- **Task prompt**:
Scan the entries below and state how many lines contain "nose". No other output.

⁂

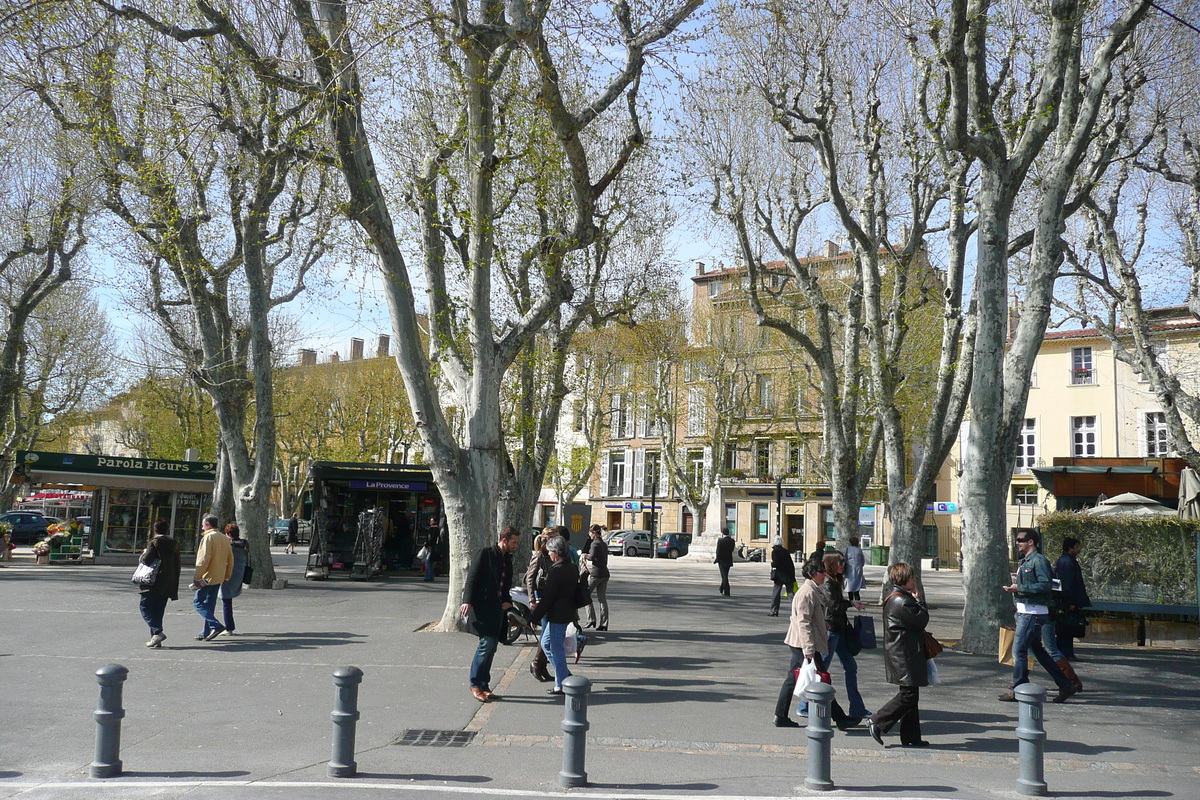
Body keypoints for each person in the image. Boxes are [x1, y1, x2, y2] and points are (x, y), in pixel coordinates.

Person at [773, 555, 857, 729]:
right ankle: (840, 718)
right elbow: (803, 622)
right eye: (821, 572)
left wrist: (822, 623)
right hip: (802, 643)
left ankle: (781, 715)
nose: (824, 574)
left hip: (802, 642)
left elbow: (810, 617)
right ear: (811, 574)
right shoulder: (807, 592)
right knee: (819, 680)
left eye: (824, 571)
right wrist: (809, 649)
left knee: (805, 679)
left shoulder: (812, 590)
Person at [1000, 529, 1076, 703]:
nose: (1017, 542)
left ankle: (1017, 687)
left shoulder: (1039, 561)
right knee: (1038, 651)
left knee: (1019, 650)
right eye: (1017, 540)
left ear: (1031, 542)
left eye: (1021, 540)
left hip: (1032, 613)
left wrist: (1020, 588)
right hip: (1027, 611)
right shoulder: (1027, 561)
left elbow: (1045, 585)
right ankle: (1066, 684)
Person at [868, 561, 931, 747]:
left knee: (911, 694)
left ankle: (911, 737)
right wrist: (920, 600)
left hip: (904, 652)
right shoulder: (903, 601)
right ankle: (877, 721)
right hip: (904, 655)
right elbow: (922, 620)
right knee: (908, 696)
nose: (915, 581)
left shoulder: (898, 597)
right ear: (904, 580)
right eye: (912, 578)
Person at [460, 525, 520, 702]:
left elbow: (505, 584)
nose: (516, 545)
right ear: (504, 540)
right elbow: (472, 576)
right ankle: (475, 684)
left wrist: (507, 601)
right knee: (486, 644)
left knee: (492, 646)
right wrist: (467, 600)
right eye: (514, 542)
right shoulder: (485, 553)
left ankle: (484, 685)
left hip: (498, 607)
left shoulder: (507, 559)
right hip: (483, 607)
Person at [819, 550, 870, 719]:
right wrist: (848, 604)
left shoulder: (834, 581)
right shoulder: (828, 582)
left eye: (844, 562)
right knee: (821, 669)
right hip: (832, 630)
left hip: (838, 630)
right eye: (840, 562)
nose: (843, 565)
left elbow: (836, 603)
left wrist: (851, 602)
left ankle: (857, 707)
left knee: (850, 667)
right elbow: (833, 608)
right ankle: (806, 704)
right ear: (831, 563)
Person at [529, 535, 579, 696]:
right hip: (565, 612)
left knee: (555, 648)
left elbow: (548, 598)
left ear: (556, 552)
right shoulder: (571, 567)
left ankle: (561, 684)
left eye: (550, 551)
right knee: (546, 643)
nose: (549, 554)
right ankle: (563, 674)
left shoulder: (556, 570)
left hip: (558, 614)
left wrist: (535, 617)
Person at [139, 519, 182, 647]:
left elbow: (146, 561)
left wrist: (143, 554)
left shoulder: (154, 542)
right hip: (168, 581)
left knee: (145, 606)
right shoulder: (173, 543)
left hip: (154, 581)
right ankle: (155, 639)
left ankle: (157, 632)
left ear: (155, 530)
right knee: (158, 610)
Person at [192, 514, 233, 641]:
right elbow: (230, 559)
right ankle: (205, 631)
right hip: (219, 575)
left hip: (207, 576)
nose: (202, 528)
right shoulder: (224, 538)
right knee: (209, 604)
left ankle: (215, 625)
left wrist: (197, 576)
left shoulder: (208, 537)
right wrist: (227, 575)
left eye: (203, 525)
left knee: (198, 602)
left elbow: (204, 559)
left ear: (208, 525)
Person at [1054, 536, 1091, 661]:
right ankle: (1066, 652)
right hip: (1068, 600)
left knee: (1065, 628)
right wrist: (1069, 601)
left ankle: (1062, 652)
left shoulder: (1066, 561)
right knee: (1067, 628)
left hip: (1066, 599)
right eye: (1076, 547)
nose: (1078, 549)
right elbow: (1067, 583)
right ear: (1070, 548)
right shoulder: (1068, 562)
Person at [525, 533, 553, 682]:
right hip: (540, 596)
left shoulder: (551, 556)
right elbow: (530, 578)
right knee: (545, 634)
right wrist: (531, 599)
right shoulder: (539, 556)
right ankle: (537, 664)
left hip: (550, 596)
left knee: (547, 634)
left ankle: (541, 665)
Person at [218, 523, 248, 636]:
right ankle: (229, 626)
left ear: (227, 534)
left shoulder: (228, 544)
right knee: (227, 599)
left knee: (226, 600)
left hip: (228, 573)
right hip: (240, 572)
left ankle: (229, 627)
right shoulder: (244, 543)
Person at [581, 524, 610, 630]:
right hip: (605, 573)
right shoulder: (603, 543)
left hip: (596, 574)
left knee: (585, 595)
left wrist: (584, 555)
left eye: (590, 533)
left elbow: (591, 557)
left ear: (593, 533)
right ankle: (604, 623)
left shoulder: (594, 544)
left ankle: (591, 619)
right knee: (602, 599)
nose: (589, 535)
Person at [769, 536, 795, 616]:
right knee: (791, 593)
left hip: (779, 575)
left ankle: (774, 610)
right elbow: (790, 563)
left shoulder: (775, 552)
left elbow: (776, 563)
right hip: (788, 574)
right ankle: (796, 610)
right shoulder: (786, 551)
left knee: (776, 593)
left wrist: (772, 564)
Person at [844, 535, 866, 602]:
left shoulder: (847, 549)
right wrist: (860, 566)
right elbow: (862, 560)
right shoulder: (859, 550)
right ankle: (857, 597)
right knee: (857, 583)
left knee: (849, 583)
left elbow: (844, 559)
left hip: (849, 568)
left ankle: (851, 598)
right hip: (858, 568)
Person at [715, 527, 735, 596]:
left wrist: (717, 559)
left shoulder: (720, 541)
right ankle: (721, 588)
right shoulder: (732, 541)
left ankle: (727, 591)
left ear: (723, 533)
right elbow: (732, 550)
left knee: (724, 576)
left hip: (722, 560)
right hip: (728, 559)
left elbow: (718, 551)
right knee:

⁂

- **Response area**:
9